Ludwig und ich bestellten Kaffeeschaumgetränke. Dann allerdings machte ich den Fehler und fragte den kellnernden Besitzer der Lokalität, ob er mir dazu noch ein Glas Leitungswasser bringen könne. Er reagierte, als hätte ich ihn gebeten, mir mal schnell die Fußnägel zu schneiden. Oder mich doch bitte unauffällig unterm Tisch oral zu verwöhnen. Im Vorübergehen bellte er mir ein „Leitungswasser geb ich nicht mehr raus!“ zu.
Verwirrt schauten wir uns an. Als er wieder an uns vorbeikam, fragte ich höflich nach den Gründen der Wasserverweigerung. „Ich leb davon, dass ich Getränke verkaufe, und nicht davon, dass ich Wasser verschenke!“ Als ich dem Eisdealer am Rande des Wahnsinns andeutete, dass er so vielleicht den einen oder anderen Kunden vergraulen könnte, sagte er: „Auf Leute, die Wasser schnorren, lege ich keinen Wert!“
Nach dem Verlassen der Eisdiele warf ich einen letzten Blick auf eine der heiligen Stätten meiner Jugend und prägte mir die Leuchtreklame nochmal ein. Ahnend dass hier wahrscheinlich demnächst die Eröffnung eines Handyshops oder Ein-Euro-Ladens zu feiern sein würde.
Die Wahrheit auf taz.de
Leser*innenkommentare
Wasserarmut
Gast
In welcher Kneipe bekommt man denn bitteschön ein Glas Leitungswasser? Bei Euch in Berlin?

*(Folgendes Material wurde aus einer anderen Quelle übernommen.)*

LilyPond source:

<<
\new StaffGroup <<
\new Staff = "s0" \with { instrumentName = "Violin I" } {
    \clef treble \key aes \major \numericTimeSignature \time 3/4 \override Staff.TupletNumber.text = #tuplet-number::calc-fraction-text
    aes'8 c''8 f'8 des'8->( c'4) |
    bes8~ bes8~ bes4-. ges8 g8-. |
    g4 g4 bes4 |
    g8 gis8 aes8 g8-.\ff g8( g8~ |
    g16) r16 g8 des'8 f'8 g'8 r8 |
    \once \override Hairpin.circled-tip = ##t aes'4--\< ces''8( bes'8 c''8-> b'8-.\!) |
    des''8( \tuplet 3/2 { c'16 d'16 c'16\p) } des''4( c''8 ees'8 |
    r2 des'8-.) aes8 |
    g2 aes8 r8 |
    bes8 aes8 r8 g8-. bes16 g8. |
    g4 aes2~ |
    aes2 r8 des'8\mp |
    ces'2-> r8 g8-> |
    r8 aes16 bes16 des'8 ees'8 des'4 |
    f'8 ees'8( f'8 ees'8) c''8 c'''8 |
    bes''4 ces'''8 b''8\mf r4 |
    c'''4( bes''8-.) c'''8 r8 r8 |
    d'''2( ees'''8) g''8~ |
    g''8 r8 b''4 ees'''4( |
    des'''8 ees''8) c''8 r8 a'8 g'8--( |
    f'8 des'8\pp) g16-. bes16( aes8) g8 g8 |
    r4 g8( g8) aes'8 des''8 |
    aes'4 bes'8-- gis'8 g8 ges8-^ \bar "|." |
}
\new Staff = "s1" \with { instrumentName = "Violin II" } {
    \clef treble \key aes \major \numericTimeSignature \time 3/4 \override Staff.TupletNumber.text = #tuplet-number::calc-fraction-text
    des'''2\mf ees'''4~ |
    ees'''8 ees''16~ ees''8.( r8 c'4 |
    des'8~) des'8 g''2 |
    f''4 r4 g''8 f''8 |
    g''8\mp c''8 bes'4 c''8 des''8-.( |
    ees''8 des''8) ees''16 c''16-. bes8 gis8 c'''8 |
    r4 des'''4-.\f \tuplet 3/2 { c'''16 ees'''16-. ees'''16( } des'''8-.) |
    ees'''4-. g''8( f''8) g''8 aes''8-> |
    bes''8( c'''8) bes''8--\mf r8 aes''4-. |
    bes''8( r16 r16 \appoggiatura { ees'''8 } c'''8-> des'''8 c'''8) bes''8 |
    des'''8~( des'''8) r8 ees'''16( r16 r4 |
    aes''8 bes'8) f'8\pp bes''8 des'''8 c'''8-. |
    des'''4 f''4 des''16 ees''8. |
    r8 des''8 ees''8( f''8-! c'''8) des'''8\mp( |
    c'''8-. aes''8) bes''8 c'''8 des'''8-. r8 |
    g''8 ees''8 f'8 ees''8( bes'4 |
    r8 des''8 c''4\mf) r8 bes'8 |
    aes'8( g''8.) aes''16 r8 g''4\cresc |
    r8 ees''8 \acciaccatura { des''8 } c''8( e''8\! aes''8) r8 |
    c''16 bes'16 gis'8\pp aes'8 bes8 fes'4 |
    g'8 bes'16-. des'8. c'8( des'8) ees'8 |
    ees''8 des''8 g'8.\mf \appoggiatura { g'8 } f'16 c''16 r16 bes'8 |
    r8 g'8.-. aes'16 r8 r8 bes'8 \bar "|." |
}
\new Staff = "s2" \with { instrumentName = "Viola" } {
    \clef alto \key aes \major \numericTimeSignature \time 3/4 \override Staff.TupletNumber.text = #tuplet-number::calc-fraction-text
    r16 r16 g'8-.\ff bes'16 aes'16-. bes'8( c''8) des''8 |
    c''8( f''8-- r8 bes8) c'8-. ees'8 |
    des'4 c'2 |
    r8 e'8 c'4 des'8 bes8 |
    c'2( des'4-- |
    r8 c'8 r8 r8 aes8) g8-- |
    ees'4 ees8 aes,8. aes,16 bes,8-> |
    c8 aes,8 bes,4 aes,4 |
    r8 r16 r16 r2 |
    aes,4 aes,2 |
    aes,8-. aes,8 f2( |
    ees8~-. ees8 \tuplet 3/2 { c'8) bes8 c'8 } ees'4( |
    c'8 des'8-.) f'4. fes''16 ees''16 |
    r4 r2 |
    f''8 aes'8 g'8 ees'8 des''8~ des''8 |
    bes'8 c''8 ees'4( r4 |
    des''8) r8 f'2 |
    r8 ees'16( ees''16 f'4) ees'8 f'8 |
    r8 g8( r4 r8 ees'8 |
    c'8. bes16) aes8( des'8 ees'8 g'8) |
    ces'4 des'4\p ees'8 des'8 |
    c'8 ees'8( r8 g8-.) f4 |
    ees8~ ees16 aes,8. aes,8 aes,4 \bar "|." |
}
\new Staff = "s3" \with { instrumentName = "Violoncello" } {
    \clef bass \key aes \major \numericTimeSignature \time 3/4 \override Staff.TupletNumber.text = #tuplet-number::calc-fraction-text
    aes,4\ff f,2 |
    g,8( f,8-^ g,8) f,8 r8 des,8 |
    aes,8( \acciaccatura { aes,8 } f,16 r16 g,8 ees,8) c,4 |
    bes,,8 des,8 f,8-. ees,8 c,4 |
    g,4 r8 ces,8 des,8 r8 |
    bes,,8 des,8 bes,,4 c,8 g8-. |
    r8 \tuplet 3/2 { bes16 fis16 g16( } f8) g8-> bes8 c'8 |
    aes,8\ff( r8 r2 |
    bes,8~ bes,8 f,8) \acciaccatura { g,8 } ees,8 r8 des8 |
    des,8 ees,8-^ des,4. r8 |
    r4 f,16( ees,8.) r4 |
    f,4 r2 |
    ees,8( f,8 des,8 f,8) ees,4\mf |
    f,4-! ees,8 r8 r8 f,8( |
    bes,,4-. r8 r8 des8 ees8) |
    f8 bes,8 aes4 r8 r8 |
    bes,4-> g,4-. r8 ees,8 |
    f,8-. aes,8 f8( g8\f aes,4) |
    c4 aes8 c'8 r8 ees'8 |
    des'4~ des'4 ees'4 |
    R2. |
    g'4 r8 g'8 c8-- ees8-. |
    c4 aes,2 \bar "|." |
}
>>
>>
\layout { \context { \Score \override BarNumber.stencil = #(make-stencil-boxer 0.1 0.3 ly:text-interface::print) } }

Auf die Idee, nach einem Glas Leitungswasser zu fragen, wenn Tafelwasser auf der Getränkekarte steht, wäre ich jetzt nie gekommen.
Wobei ich natürlich Verständnis habe. Bei den Kaffeepreisen in Deutschland sollte ein Schluck Leitungswasser drin sein.
anke
Gast
Gefühlt jedenfalls wäre das Glas Wasser diesen Kneiper billiger gekommen. Fast wünscht man sich als Leser, Sie hätten dem Untergang des namenlosen Ladens etwas nachgeholfen, indem sie wenigstens einen Straßennamen nennen. Sie jedenfalls, Herr El Kurdi, haben deutlich mehr profitiert von der Unhöflichkeit des Kellners, als sie unter den gegeben Umständen jemals hätten profitieren können von seiner Höflichkeit. Kassel liegt schließlich nicht in der Sahelzone, und Wasser bzw. Hähne gibt es da an jeder zweiten Straßenecke. Kolumnen nicht.
In der Tat, Desaster sells, nicht nur in Christchurch am anderen Weltende. Mitgefühl ist eben doch vor allem eins: unbezahlbar.